▸ **Excerpt provided**
↓

Anna: So I am a second year PhD at the University of Exeter, studying very broadly speaking paganism and pagan representation in fantasy. And I started my application letter with, “As a witch!”

Parinita: [laughs]

Anna: So I am an eclectic solitary pagan and what that means is I do not have a coven or a group that I regularly work with. I mostly work alone. And rather than being a follower of a specific pagan movement like Wicca or Druidry, I pick and mix. And I’m inspired by a lot of different spiritual movements and a lot of different settings and ways of practicing. So yeah, that’s me.

Parinita: Wow, I didn’t know about this background and I find it really fascinating and I’m so excited to know more about it. Because I knew we were going to be talking about paganism and Wicca but like all religious people, you’d have different experiences as well within paganism, within eclectic paganism, within Wicca. There’s no monolithic experience, right, so I’m really excited to hear about yours. Well, as for me, I’m not really a religious person at all. I went to a Catholic school in India, in Mumbai, and I grew up in a Hindu household. So I’ve been at close quarters with a lot of religion but I don’t really know details about it except what I know through the people in my life and through media and through just conversations, I guess. I’m curious about religion but not because I think I want to find religion for myself, but because I find it really interesting how people engage with religion and how it helps them. And their view of the world through a religious lens. So yeah that’s –

Anna: Yeah.

Parinita: That’s my experience or lack of experience with religion, I guess.

Anna: And I guess fantasy and fandom is an excellent space to do that. Because it allows for a lot of speculation and for a lot of expression of both the religion of the author or the content creator, but also of reading the work through a specific religious lens by the reader or the consumer.

Parinita: Yeah, absolutely. And I think growing up in India, there are so many different religions that personally I’ve been acquainted with. And I grew up reading a lot of British literature and some American literature. And I never thought of looking at it in a religious lens, really. Not until – like I know Narnia is now the sort of urtext of Christian parables and allegory. And I only discovered that a few years ago. So when I first read Narnia, I didn’t realise it was supposed to stand for anything. Even though I did grow up in a Catholic school, so I knew the tales and I knew the narratives. But that connection never made itself clear to me, I guess.

↑

▸ **Required action A**
Summarize the transcript in two sentences.
▸ **Required action B**
Reproduce the part of the transcript between "Parinita: Yeah, absolutely." and "me, I guess.", inclusive.

▸ **Data records**
↓

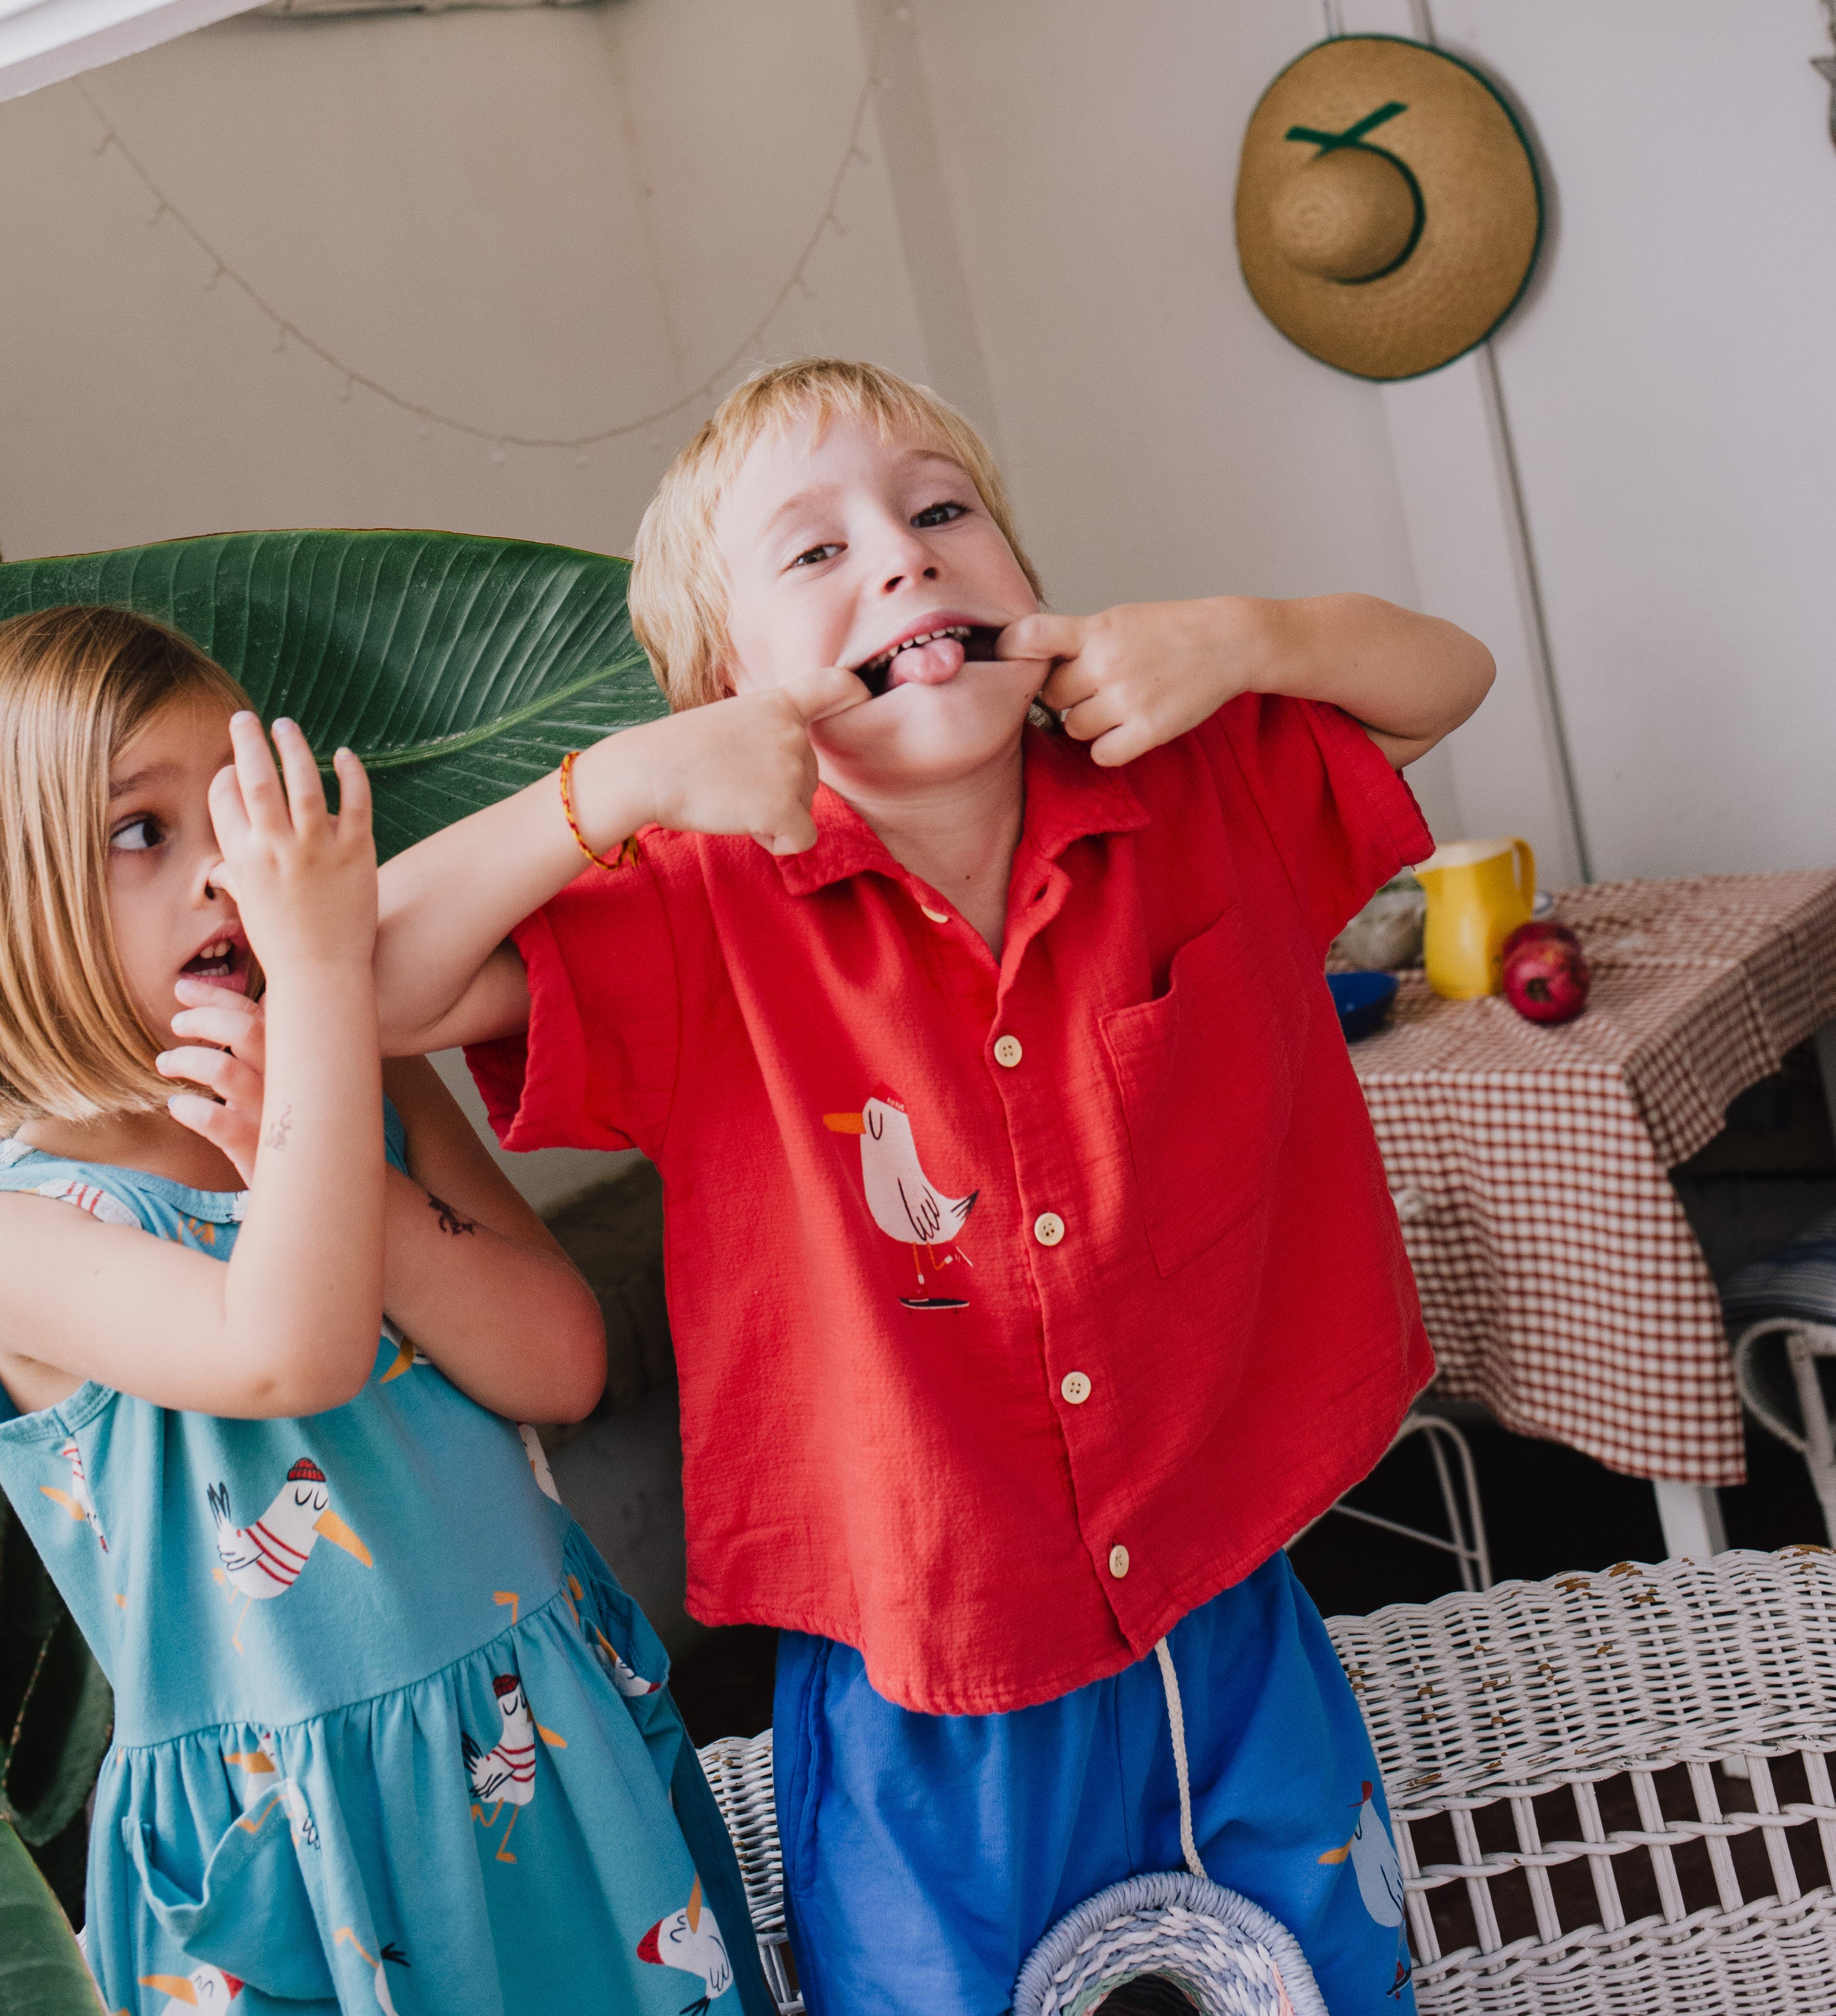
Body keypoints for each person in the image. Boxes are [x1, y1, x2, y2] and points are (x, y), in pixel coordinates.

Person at [374, 359, 1495, 2016]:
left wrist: (1246, 638)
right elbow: (364, 990)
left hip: (1224, 1596)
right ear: (721, 690)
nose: (901, 559)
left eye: (939, 510)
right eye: (811, 554)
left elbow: (1442, 679)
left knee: (1328, 1986)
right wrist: (615, 789)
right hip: (922, 1660)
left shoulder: (1203, 782)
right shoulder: (691, 905)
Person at [0, 606, 765, 2016]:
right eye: (145, 833)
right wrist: (314, 999)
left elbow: (558, 1361)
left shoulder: (362, 1080)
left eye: (250, 813)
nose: (234, 878)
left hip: (547, 1751)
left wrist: (320, 1093)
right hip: (309, 1857)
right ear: (6, 903)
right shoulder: (10, 1239)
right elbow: (285, 1350)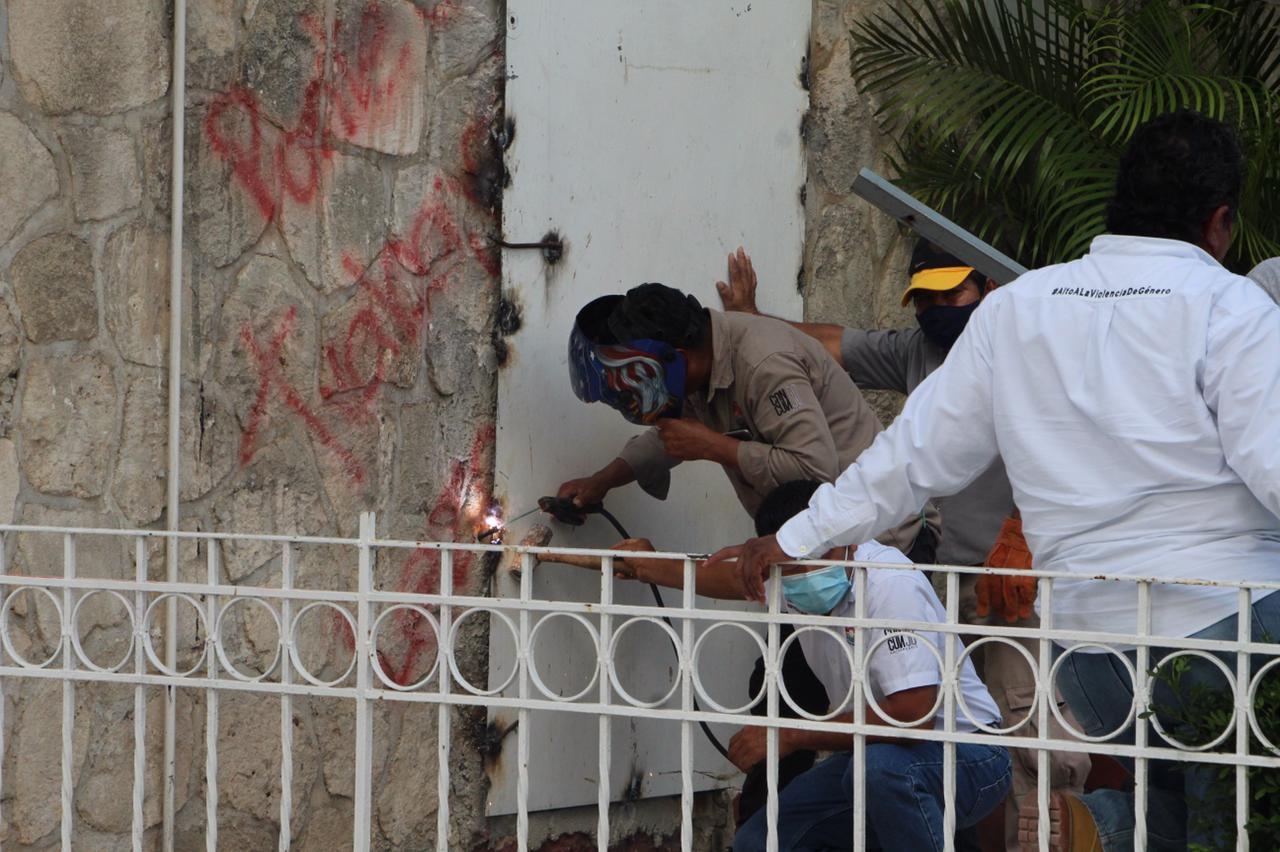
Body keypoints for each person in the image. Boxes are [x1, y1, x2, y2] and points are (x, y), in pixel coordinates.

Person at [707, 109, 1280, 851]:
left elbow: (910, 459)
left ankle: (1102, 831)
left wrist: (797, 535)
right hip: (1233, 629)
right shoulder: (1233, 308)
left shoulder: (1018, 309)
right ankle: (1103, 831)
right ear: (1220, 222)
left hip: (1093, 649)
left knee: (1178, 815)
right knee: (1248, 819)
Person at [717, 242, 1091, 849]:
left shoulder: (1030, 358)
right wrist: (750, 322)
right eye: (928, 297)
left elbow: (1069, 447)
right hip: (947, 575)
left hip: (1016, 576)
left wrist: (1021, 536)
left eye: (954, 293)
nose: (940, 308)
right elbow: (829, 343)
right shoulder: (920, 351)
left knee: (1024, 727)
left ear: (989, 288)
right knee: (946, 741)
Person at [548, 479, 1011, 851]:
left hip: (967, 751)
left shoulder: (889, 582)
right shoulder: (787, 575)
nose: (792, 579)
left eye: (805, 560)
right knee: (761, 839)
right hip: (871, 759)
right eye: (780, 568)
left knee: (882, 771)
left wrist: (787, 734)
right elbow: (720, 578)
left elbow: (912, 714)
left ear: (836, 538)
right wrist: (645, 565)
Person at [557, 280, 938, 560]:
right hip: (821, 545)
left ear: (677, 357)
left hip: (884, 542)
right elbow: (669, 438)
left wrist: (714, 447)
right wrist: (600, 482)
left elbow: (813, 469)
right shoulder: (698, 366)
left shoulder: (764, 364)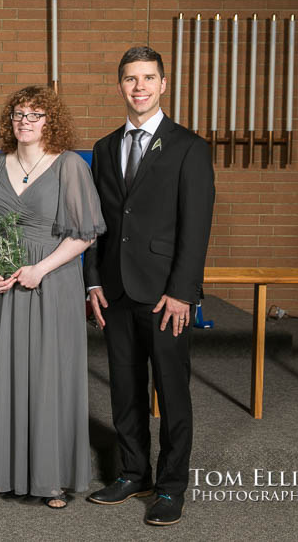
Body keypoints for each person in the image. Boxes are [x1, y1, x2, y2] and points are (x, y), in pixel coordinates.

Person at [0, 86, 105, 509]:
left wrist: (40, 270)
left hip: (51, 281)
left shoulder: (70, 166)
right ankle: (4, 471)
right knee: (5, 372)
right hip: (4, 282)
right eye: (19, 114)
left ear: (50, 121)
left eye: (35, 115)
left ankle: (51, 478)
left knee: (47, 377)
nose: (25, 121)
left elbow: (85, 234)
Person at [84, 46, 215, 526]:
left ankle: (171, 484)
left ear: (163, 84)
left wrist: (184, 292)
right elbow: (96, 223)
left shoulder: (188, 148)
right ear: (120, 86)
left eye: (147, 78)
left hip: (166, 294)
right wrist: (92, 281)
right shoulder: (103, 148)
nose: (138, 87)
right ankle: (132, 471)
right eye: (130, 79)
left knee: (172, 388)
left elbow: (196, 226)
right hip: (116, 289)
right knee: (124, 386)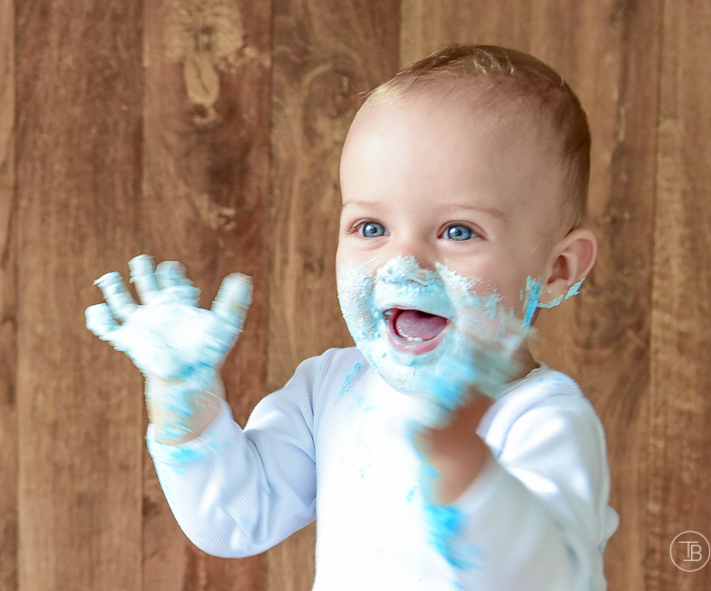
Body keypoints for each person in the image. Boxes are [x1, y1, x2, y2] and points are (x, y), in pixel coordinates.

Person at [86, 44, 619, 591]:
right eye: (370, 228)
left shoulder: (543, 422)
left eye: (458, 231)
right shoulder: (329, 392)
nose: (403, 263)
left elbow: (553, 576)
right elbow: (231, 522)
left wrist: (465, 466)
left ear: (556, 269)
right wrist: (183, 399)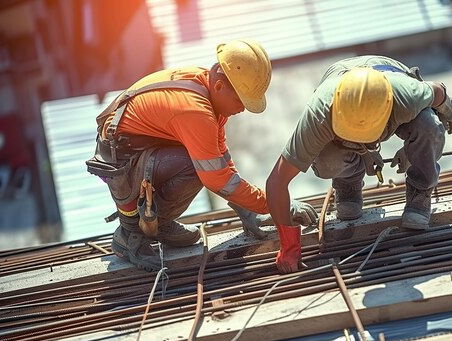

↑

▸ **Answer box A**
Anna, a second-year PhD student at the University of Exeter who studies paganism and pagan representation in fantasy, is an eclectic solitary pagan who mostly practices alone and draws on many spiritual movements rather than following one, such as Wicca or Druidry. Parinita grew up in a Hindu household and went to a Catholic school in Mumbai, is not really religious but is curious about how people engage with religion, and only discovered a few years ago that Narnia is read as Christian allegory.

▸ **Answer box B**
Parinita: Yeah, absolutely. And I think growing up in India, there are so many different religions that personally I’ve been acquainted with. And I grew up reading a lot of British literature and some American literature. And I never thought of looking at it in a religious lens, really. Not until – like I know Narnia is now the sort of urtext of Christian parables and allegory. And I only discovered that a few years ago. So when I first read Narnia, I didn’t realise it was supposed to stand for anything. Even though I did grow up in a Catholic school, so I knew the tales and I knew the narratives. But that connection never made itself clear to me, I guess.